------ TEXT SEGMENT ------

This in essence means that people will need to start marking values as preferred and deprecated where appropriate. This change will happen within the next weeks. I don't yet know exactly when the code change will be ready.
Onwards to a Wikidata that can meaningfully work with historical information \o/
Cheers Lydia
Hoi, When a specific label is preferred, it has preferred labels in any language. Will there be something to make that easy and obvious? Also when one language does not have the appropriate label, will the deprecated label be used.
When it is about values, will they work with dates? Thanks, GerardM
On 6 March 2014 15:30, Lydia Pintscher lydia.pintscher@wikimedia.de wrote:
Hey everyone,
Since some time now ranks are available. They are meant as a way to help manage the vast amount of information in Wikidata and make sense of them. One important point is to be able to "hide" old and wrong information using the normal and deprecated ranks. This allows us to for example only show the current leader of a country when asked for it instead of all the ones that have had this title at some point in the past. We want to move forward with making use of this now. This means a few things in particular:
- The property parser function {{#property:P123}} will be changed to
only return preferred values if they are available. If none are available then the normal ones will be returned.

------ SOURCE MATERIAL ------

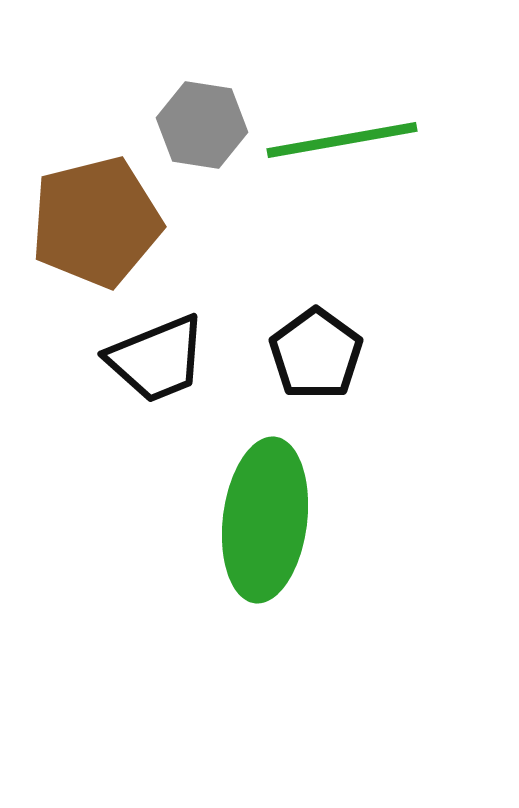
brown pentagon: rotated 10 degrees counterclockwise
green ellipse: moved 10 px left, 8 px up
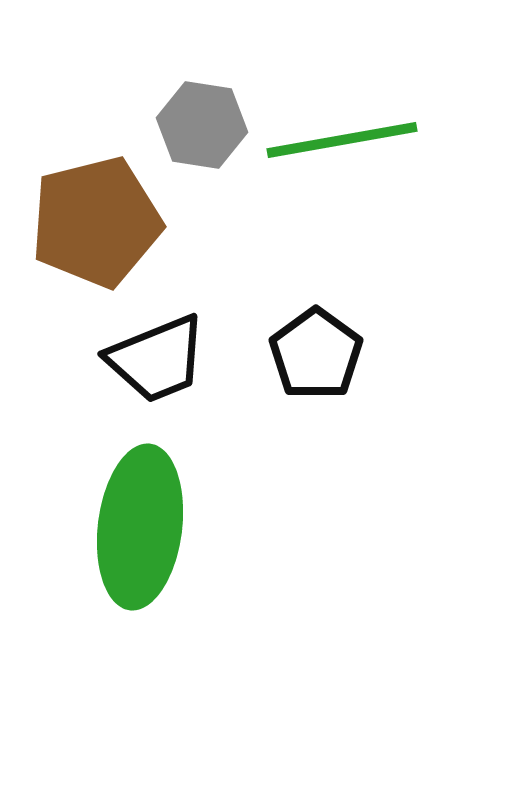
green ellipse: moved 125 px left, 7 px down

------

> _EXERCISES TO COMPLETE_:
1. In the Wikidata ranks message, what will the property parser function return when no preferred values are available?
2. Using the Wikidata ranks message, explain why it is useful to be able to hide old and wrong information with the normal and deprecated ranks.
3. Return the passage of the Wikidata ranks message starting at "When it is about" and ending at "will be returned.".

> _TASK RESPONSES_:
1. The normal values.

2. Ranks help people manage the vast amount of information in Wikidata and make sense of it. Hiding old and wrong information means that a request for a country's leader can show only the current one, rather than everyone who has held that title in the past.

3.
When it is about values, will they work with dates? Thanks, GerardM
On 6 March 2014 15:30, Lydia Pintscher lydia.pintscher@wikimedia.de wrote:
Hey everyone,
Since some time now ranks are available. They are meant as a way to help manage the vast amount of information in Wikidata and make sense of them. One important point is to be able to "hide" old and wrong information using the normal and deprecated ranks. This allows us to for example only show the current leader of a country when asked for it instead of all the ones that have had this title at some point in the past. We want to move forward with making use of this now. This means a few things in particular:
- The property parser function {{#property:P123}} will be changed to
only return preferred values if they are available. If none are available then the normal ones will be returned.